Texto fornecido:

* * * * * * * * *

Hoje, o panorama da Faculdade de Direito é radicalmente diferente e porventura até talvez seja difícil explicar às jovens alunas é aos jovens alunos de hoje como é que as coisas eram nesse tempo, que foi há bastantes anos, um bocadinho antes do 25 de Abril.
Esta questão da participação das mulheres na vida política é uma questão em que há uma dose enorme de diferença entre o discurso político e a prática, como estamos todos, enfim, fartíssimos de saber. Ninguém diz, em teoria, quando discursa, que não é muito bom que as mulheres participem. Todos os líderes políticos, todos os responsáveis políticos dizem sistematicamente isso e, na prática, é seguramente o aspecto em que vimos ocorrerem menos modificações, nestes 20 e tal anos, período em que, noutros domínios, se deram grandes modificações na sociedade portuguesa.
Por outro lado, há alguns aspectos, até do discurso político-social que, do meu ponto de vista são altamente perturbadores ou contrários a essa ideia da igualdade. E saliento, em particular, como se gosta na actividade política de se referir que se fazem grandes sacrifícios pessoais e familiares para se poder ter uma actividade política intensa.
Talvez não seja uma consciência que adquiri muito depressa, mas hoje, quando oiço isto, estou a ouvir: cá esta uma boa maneira de dizer que há uns que podem e outras para quem isto é muito complicado porque é evidente que estamos num domínio privilegiado da compatibilização entre os vários aspectos da vida das pessoas, estamos num domínio privilegiado onde não é possível ir muito longe
sc as pessoas não puderem, simultaneamente, ter uma vida
familiar razoavelmente preenchida, uma vida profissional, social e de intervenção política razoavelmente preenchida.
E esta é uma questão nuclear de alteração de comportamentos, de alteração de atitude, de alteração de valores, numa sociedade. E acho que uma sociedade é tão mais democrática, tão mais civilizada, quanto mais vir os vários níveis de participação social dos indivíduos como necessariamente compatibilizáveis para equilíbrio de todos e equilíbrio da sociedade em geral e até para uma coisa que cada vez mais as sociedades vão seguramente sentir que é a necessidade de se manterem as próprias sociedades, isto é, de continuar a haver famílias, de continuar a haver filhos, de continuar a haver mulheres disponíveis para simultaneamente fazerem tudo aquilo que a realização hoje lhes pede: a realização pessoal, familiar, profissional, política, etc.
Estamos a falar de qualidade da vida em sociedade, estamos a falar de qualidade da democracia, estamos a falar de enriquecimento da democracia, enfim, estamos a falar de uma coisa que me irrita particularmente que é qualquer ideia de que as mulheres fazem melhor. Não é nada disso. Não estou a falar de coisíssima nenhuma, as mulheres são tão capazes de fazer bem como de fazer mal, como os homens são capazes de fazer bem e de fazer mal. O problema também não é uma questão de competência, de valor, do que quer que seja porque também é um disparate, como é evidente, pensar que os homens têm mais competência, mais valor para falar de política do que as mulheres têm.

* * * * * * * * *

Dados de entrada:
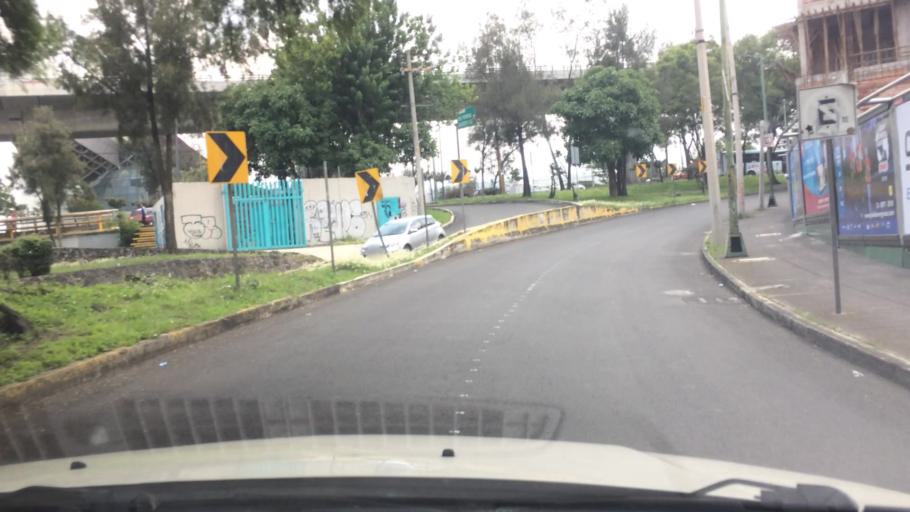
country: MX
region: Mexico City
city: Tlalpan
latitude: 19.3029
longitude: -99.1933
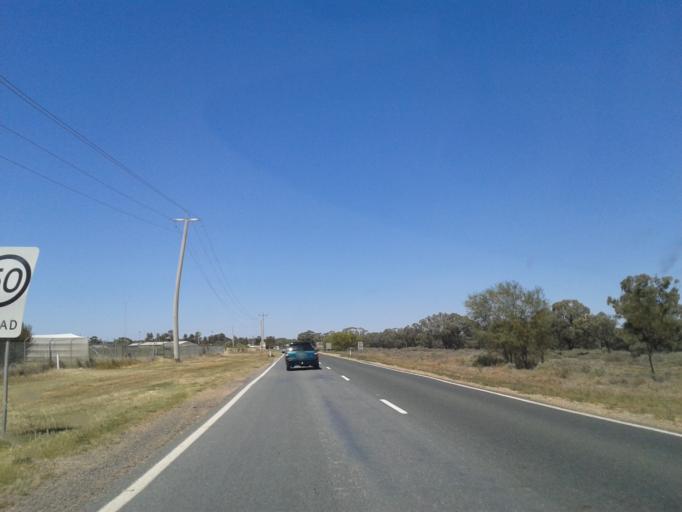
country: AU
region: New South Wales
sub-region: Wentworth
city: Gol Gol
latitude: -34.5708
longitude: 142.7319
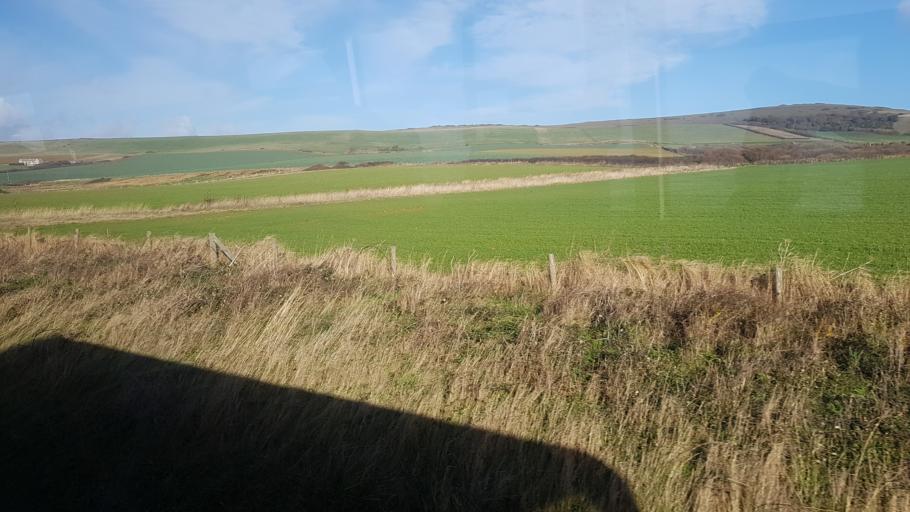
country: GB
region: England
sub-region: Isle of Wight
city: Freshwater
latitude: 50.6518
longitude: -1.4598
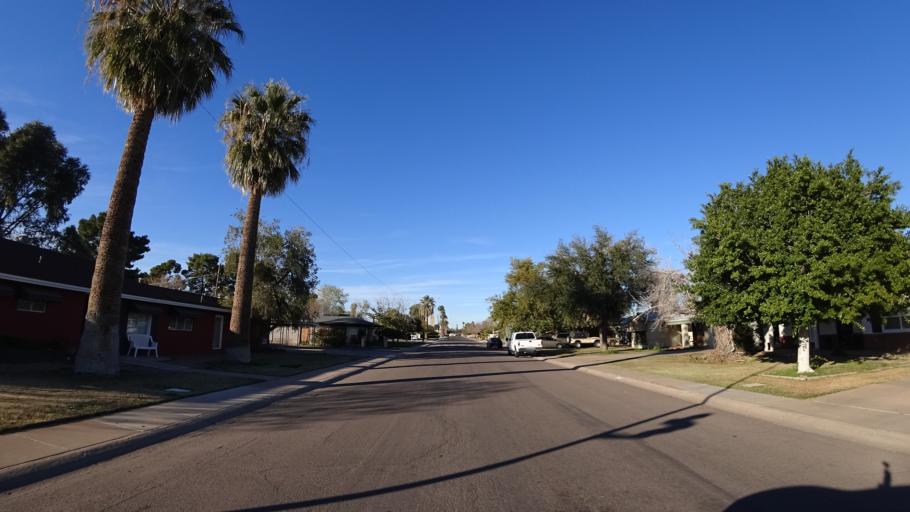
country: US
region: Arizona
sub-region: Maricopa County
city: Phoenix
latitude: 33.4825
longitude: -112.0979
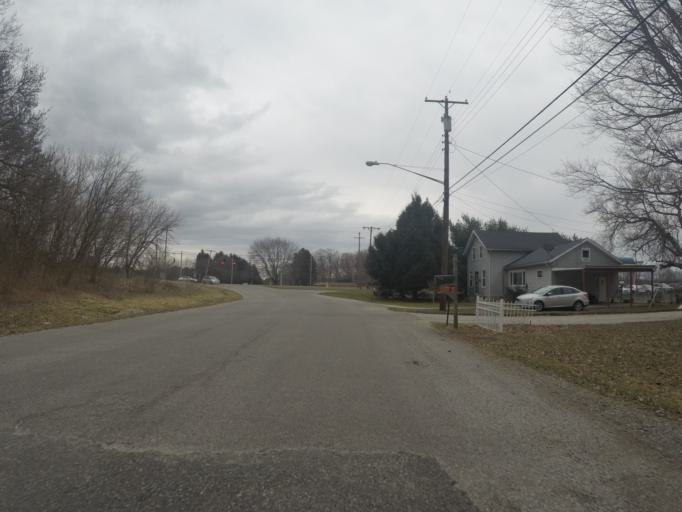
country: US
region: Ohio
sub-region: Portage County
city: Kent
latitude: 41.1577
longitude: -81.3101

* * * * * * * * *

Problemas e tarefas:
(a) Copia do texto sobre a participação das mulheres na política o trecho que vai de "Por outro lado, há" a "actividade política intensa.".
(b) Converte toda a listagem numa tabela Markdown com as colunas "N.º" e "Linha", sem as linhas em branco. Por favor, deixa de fora as imagens.

Respostas esperadas:
(a)
Por outro lado, há alguns aspectos, até do discurso político-social que, do meu ponto de vista são altamente perturbadores ou contrários a essa ideia da igualdade. E saliento, em particular, como se gosta na actividade política de se referir que se fazem grandes sacrifícios pessoais e familiares para se poder ter uma actividade política intensa.

(b)
| N.º | Linha |
|---|---|
| 1 | country: MX |
| 2 | region: Mexico City |
| 3 | city: Tlalpan |
| 4 | latitude: 19.3029 |
| 5 | longitude: -99.1933 |
| 6 | country: AU |
| 7 | region: New South Wales |
| 8 | sub-region: Wentworth |
| 9 | city: Gol Gol |
| 10 | latitude: -34.5708 |
| 11 | longitude: 142.7319 |
| 12 | country: GB |
| 13 | region: England |
| 14 | sub-region: Isle of Wight |
| 15 | city: Freshwater |
| 16 | latitude: 50.6518 |
| 17 | longitude: -1.4598 |
| 18 | country: US |
| 19 | region: Arizona |
| 20 | sub-region: Maricopa County |
| 21 | city: Phoenix |
| 22 | latitude: 33.4825 |
| 23 | longitude: -112.0979 |
| 24 | country: US |
| 25 | region: Ohio |
| 26 | sub-region: Portage County |
| 27 | city: Kent |
| 28 | latitude: 41.1577 |
| 29 | longitude: -81.3101 |